▶ TRAVAIL DEMANDÉ
Recopiez fidèlement le passage de l'article sur la politique agricole suisse, depuis « Face à l’urgence, la » jusqu'à « de mentalité apparaissent. » inclus.

▶ TEXTE DU DOCUMENT
════

Blé Matthias Sorg
19.05.2023 Agriculture

La «politique de l’escargot» met en péril nos bases alimentaires

Face à l’urgence, la politique agricole suisse aborde toujours les défis dans le domaine du climat et de l’environnement de manière beaucoup trop frileuse. Néanmoins, les premiers signaux d’un changement de mentalité apparaissent.

La science et les autorités fédérales ne sont pas connues pour faire preuve d’alarmisme. Au contraire. Elles se tiennent plutôt en retrait, pèsent le pour et le contre et s’efforcent de ne pas faire de vagues. Du moins jusqu’ici. Le contexte est en train de changer. Les résultats des recherches sur la crise de la biodiversité et du climat indiquent avec une absolue clarté qu’il faut agir dans les plus brefs délais et soulignent l’urgence des problèmes. Un exemple? Le 20 mars 2023, Météo Suisse écrit sans ambages dans son blog sur le nouveau rapport de synthèse du Groupe d’experts intergouvernemental sur l’évolution du climat: «Les décisions que nous prendrons au cours de la décennie actuelle auront des conséquences pour des milliers d’années.» Et le rapport du Scientific Expert Panel, qui réunit plus de 40 spécialistes, fixe des objectifs de réduction clairs pour l’agriculture. A mettre en œuvre non pas un jour ou l’autre mais d’ici 2030!

L’avenir de l’alimentation en Suisse

En 2015, la Suisse s’est engagée à contribuer à la réalisation des objectifs de développement durable de l’ONU (« Sustainable Development Goals, SDG ») d’ici 2030. Si la Suisse veut y parvenir, elle doit modifier son système alimentaire en profondeur. En effet, l’alimentation vient avant le logement et la mobilité en termes d’impact environnemental. C’est pourquoi il faut de nouvelles recettes – de la production à la consommation – tout au long de la chaîne de création de valeur. Comme notre alimentation est fortement liée aux traditions et aux habitudes, il faut non seulement des mesures au niveau politique, mais aussi un dialogue social sur notre comportement individuel. Le Comité scientifique « Avenir alimentaire suisse » fournit une orientation claire pour exploiter l’important potentiel de la Suisse dans ce domaine. Ce panel largement représentatif réunit les voix de plus de 40 scientifiques. Il a élaboré des solutions pour un système alimentaire plus durable en Suisse grâce à un regard scientifique global sur les interactions dans le système alimentaire.

Düngen mit Schleppschlauch Matthias Sorg
La politique agricole suisse occulte les défis urgents dans les domaines du climat et de l’environnement au lieu de trouver des solutions avec la rapidité qui s’impose.

════

▶ DONNÉES SOURCES
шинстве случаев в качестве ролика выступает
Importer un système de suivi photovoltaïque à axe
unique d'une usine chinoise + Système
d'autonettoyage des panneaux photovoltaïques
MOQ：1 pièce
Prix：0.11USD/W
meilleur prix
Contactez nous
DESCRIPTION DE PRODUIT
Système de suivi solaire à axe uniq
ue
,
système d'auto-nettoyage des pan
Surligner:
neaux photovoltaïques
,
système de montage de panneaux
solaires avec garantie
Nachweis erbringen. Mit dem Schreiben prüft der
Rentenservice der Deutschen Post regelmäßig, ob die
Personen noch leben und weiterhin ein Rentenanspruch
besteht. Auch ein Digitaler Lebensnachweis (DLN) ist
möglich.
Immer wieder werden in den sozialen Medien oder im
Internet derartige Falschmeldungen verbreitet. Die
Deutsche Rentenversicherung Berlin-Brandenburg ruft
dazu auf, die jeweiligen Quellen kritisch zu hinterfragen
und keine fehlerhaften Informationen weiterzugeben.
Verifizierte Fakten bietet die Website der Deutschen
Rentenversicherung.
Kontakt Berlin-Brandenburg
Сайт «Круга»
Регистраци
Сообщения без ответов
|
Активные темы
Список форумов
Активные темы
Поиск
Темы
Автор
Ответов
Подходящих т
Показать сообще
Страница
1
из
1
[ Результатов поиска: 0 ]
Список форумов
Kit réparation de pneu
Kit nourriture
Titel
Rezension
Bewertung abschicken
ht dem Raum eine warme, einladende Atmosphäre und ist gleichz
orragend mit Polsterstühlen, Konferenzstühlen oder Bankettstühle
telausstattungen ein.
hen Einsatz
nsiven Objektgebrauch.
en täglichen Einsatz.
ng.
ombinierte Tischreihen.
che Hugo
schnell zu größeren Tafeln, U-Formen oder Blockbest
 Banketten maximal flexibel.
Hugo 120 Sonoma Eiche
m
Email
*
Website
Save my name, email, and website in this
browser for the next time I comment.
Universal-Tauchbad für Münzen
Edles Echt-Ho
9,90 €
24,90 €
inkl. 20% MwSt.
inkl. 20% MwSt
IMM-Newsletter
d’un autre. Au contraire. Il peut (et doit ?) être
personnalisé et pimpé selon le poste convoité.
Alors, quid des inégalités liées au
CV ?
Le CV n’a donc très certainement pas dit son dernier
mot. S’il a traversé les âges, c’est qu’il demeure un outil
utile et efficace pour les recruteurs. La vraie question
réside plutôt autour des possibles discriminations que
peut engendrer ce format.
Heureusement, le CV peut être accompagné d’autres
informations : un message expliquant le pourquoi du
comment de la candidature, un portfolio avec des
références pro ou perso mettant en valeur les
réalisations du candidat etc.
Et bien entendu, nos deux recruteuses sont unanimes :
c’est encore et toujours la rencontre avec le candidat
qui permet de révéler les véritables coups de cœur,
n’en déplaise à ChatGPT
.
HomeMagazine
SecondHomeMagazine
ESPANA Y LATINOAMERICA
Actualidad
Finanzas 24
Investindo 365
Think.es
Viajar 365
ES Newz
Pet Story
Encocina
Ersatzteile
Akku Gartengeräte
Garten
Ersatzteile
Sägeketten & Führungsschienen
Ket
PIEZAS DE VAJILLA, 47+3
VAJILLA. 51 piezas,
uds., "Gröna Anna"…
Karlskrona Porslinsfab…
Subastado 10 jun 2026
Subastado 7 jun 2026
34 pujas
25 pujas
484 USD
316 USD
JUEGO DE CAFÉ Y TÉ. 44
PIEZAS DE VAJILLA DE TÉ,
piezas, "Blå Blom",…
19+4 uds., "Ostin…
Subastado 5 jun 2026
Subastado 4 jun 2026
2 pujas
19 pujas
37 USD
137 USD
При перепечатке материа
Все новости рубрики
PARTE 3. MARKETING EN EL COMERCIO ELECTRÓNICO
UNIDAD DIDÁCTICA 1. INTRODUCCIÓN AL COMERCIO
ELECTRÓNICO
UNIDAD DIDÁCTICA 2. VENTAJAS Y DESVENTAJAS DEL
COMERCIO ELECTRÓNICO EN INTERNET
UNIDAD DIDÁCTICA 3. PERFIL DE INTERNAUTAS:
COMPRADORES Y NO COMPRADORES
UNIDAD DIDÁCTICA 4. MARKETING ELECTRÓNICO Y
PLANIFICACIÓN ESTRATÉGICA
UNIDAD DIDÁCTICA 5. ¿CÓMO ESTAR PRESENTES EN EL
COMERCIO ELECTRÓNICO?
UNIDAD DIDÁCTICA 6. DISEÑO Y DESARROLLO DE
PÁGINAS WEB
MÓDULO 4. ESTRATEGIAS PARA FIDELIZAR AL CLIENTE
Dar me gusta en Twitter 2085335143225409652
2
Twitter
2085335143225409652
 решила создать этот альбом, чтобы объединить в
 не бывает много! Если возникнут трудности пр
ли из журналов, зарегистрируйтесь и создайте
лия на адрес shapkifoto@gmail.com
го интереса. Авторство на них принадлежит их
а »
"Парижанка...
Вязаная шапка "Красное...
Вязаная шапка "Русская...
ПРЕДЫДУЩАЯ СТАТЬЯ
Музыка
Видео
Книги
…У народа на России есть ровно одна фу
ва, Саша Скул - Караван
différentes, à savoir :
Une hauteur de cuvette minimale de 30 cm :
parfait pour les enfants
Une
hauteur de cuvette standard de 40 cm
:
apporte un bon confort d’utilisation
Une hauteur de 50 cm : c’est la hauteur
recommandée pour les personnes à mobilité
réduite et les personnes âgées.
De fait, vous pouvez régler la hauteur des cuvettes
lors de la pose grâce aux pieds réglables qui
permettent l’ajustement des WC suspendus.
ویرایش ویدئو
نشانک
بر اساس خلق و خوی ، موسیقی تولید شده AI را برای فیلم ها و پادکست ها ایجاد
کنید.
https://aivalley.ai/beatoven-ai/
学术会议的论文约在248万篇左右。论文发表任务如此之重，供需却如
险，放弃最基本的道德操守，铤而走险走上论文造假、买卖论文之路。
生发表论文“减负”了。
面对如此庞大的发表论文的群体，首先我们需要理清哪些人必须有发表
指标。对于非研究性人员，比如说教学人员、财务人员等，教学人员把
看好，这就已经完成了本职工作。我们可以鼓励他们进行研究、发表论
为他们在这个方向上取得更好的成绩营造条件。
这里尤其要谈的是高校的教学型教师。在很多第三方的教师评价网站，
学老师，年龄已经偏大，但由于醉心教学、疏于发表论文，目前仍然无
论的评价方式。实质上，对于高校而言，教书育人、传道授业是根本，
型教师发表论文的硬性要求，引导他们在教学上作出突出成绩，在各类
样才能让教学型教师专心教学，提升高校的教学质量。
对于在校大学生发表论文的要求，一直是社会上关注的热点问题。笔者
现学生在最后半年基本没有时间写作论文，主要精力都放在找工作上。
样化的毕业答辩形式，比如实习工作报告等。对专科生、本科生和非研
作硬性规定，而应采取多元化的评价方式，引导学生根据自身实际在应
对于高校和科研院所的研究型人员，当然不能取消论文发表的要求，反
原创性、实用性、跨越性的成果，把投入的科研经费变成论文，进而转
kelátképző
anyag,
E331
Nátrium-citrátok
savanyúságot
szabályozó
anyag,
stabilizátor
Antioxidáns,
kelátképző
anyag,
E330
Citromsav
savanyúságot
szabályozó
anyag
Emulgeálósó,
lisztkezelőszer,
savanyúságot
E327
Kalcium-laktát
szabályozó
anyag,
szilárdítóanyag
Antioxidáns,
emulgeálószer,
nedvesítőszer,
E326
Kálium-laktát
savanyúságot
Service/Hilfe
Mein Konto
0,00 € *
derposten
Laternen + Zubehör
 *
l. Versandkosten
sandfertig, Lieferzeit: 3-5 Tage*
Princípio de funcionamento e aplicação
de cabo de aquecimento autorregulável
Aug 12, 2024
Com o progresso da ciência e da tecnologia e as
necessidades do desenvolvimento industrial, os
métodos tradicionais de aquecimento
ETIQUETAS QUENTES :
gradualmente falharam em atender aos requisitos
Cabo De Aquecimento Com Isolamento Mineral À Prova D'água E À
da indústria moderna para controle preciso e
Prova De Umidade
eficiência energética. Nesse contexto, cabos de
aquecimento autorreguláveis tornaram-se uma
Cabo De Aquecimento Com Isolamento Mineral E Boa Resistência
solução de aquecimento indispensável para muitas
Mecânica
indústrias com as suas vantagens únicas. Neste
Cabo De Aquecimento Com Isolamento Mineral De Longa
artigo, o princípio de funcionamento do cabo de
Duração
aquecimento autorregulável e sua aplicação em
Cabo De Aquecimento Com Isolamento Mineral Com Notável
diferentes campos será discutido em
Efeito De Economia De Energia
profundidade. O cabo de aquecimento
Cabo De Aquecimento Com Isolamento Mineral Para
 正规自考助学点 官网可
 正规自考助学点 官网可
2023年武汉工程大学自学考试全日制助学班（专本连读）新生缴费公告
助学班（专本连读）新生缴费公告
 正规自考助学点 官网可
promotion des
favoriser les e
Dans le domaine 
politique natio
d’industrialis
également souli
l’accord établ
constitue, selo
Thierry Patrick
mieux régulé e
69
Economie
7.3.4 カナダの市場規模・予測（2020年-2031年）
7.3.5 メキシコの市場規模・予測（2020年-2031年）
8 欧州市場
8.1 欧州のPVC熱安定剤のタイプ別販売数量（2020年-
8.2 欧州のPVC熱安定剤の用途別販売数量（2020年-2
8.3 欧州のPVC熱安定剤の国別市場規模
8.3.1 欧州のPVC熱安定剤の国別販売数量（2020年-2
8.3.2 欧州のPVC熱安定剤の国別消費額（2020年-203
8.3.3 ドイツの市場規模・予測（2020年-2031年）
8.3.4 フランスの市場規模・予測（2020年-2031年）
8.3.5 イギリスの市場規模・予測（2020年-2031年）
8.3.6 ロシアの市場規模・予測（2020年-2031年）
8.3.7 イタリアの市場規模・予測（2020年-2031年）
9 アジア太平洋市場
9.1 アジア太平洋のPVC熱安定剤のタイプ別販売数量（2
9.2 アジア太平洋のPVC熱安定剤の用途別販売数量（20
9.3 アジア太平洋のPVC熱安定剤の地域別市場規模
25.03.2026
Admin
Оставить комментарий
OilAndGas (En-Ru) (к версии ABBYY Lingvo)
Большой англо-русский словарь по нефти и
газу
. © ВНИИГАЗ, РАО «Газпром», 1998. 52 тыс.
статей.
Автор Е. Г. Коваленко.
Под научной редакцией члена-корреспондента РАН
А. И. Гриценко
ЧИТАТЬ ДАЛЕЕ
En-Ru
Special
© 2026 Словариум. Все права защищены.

════

▶ RÉPONSE CI-DESSOUS
Face à l’urgence, la politique agricole suisse aborde toujours les défis dans le domaine du climat et de l’environnement de manière beaucoup trop frileuse. Néanmoins, les premiers signaux d’un changement de mentalité apparaissent.